▶ _Extrait cité_
============================================================

Blog proposé par Jean-Louis Bec

dimanche 1 janvier 2017

Sebastiao Salgado: "De ma terre à la Terre"


Rubriques: psychologie du photographe; photographie analogique et numérique; photographie objective et subjective; portrait photographique; paysage.


Si on n’aime pas attendre, on ne peut pas être photographe. J’arrive un jour sur l’île Isabela, aux Galapagos, à côté d’un très beau volcan nommé Alcedo. C’était en 2004. Il y avait une tortue géante, énorme, (…). Chaque fois que je m’approchais d’elle, la tortue s’en allait. Elle ne marchait pas vite, mais je ne pouvais tout de même pas la prendre en photo. J’ai alors réfléchi. Je me suis dit : quand je photographie des humains, je ne débarque jamais dans un groupe incognito, je me fais chaque fois introduire. Ensuite je me présente aux personnes, je m’explique, je discute et, peu à peu, nous faisons connaissance. J’ai compris que, de la même façon, le seul moyen de parvenir à prendre cette tortue en photo était de faire connaissance avec elle; de me mettre à son diapason. Alors je me suis mis en tortue : je me suis mis accroupi et j’ai commencé à marcher à la même hauteur qu’elle, paumes et genoux à terre. A ce moment là, la tortue n’a plus fui. Et quand elle s’est arrêtée de marcher, j’ai fait un mouvement en arrière. Elle s’est avancée, j’ai reculé. J’ai attendu quelques instants, puis je me suis approché, un peu, doucement. La tortue a fait un pas de plus vers moi, j’en ai aussitôt fait quelques-uns en arrière. Elle est alors venue vers moi et s’est laissée regarder tranquillement. J’ai pu commencer à la photographier. L’approche de cette tortue m’a pris une journée entière. Toute une journée pour lui faire comprendre que je respectais son territoire.

============================================================

▶ _Données étudiées_
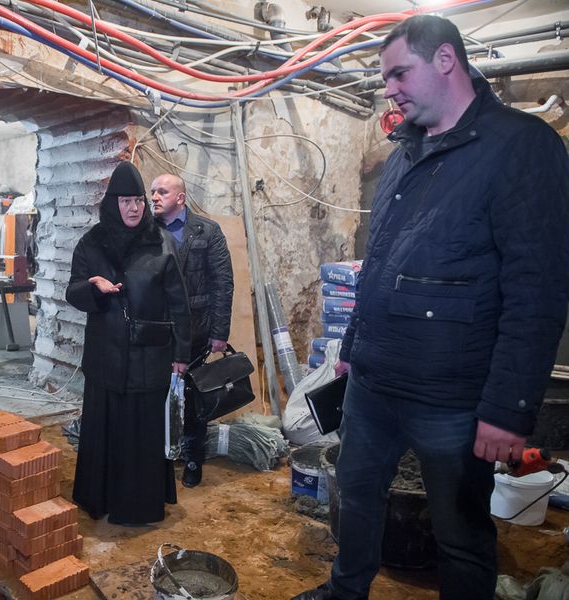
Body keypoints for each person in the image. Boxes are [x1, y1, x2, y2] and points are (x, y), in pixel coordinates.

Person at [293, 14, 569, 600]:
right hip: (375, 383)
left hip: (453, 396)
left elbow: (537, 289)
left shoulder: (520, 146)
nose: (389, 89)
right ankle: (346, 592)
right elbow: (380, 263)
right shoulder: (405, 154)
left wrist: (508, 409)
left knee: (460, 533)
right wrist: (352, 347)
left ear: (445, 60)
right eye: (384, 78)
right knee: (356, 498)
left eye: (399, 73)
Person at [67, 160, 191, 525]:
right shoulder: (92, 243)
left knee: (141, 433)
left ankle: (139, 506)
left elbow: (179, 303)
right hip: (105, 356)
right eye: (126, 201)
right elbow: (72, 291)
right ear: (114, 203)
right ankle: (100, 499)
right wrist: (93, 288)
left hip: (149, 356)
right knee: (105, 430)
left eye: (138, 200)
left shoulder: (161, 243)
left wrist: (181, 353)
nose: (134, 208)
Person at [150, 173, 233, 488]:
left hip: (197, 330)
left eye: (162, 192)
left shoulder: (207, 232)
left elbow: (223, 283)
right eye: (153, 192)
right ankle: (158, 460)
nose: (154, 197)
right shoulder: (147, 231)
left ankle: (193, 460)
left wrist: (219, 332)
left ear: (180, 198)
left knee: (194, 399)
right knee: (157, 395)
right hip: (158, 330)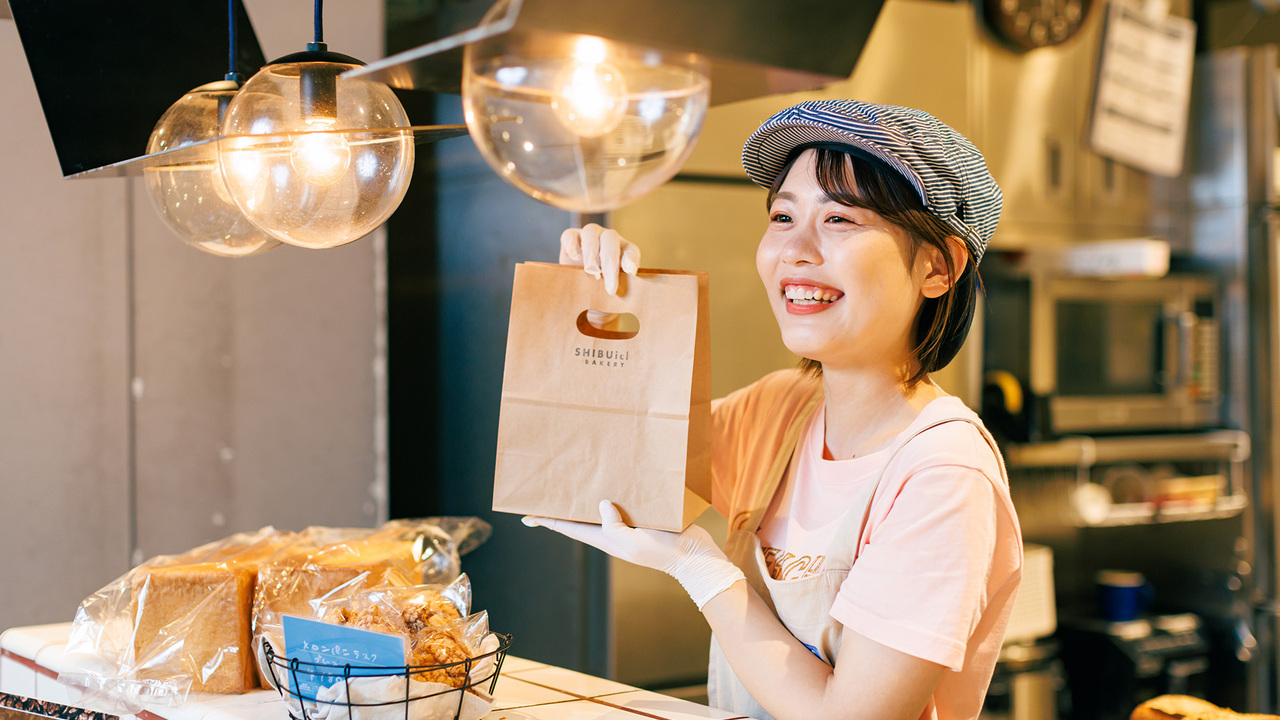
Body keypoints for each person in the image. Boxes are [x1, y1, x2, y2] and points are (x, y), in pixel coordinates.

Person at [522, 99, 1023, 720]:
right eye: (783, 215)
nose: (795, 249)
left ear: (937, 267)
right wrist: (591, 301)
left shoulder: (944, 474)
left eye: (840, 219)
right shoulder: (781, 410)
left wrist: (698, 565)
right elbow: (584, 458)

============================================================

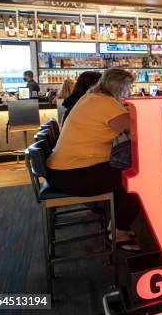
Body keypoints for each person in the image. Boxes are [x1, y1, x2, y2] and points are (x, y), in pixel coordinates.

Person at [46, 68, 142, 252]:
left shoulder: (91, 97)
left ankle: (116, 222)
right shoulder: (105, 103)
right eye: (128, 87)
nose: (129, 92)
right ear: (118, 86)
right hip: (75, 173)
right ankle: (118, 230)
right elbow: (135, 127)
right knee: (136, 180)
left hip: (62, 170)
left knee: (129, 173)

============================================================

▶ _Consignes_
**a)** Résumez en quelques phrases le paragraphe du récit sur la tortue des Galapagos qui commence par « Si on n’aime pas attendre » en conservant ses faits principaux.
**b)** Dans le récit sur la tortue des Galapagos, pourquoi le photographe se met-il à marcher accroupi, paumes et genoux à terre ? Répondez en une à trois phrases.
**c)** Poursuivez le récit sur la tortue des Galapagos à partir de sa dernière phrase.

▶ _Réponses rédigées_
**a)** En 2004, sur l’île Isabela aux Galapagos, près du volcan Alcedo, le photographe veut prendre en photo une tortue géante, mais elle s’éloigne chaque fois qu’il s’approche. Il se rappelle qu’avec les humains, il se fait toujours introduire, se présente et fait peu à peu connaissance. Il comprend qu’il doit agir de même avec la tortue et se mettre à son diapason. Il marche donc accroupi à sa hauteur, paumes et genoux à terre. La tortue cesse alors de fuir. Il recule quand elle avance, s’approche doucement, puis elle vient vers lui et se laisse photographier. Cette approche lui prend une journée entière, le temps de lui faire comprendre qu’il respecte son territoire.

**b)** La tortue s’en allait chaque fois qu’il s’approchait d’elle. Il a compris que le seul moyen de la photographier était de faire connaissance avec elle et de se mettre à son diapason, comme il le fait avec les humains, auprès desquels il se fait introduire et se présente avant de les photographier.

**c)**
J’ai réalisé quelques histoires photographiques qui racontent notre époque et les transformations de notre monde. Chaque fois, il m’a fallu plusieurs années pour y parvenir.  (…) Pour photographier, il faut la patience d’attendre  ce qui va se passer. Car quelque chose va se produire, nécessairement. Dans la majorité des cas, on n’a pas les moyens d’accélérer les évènements.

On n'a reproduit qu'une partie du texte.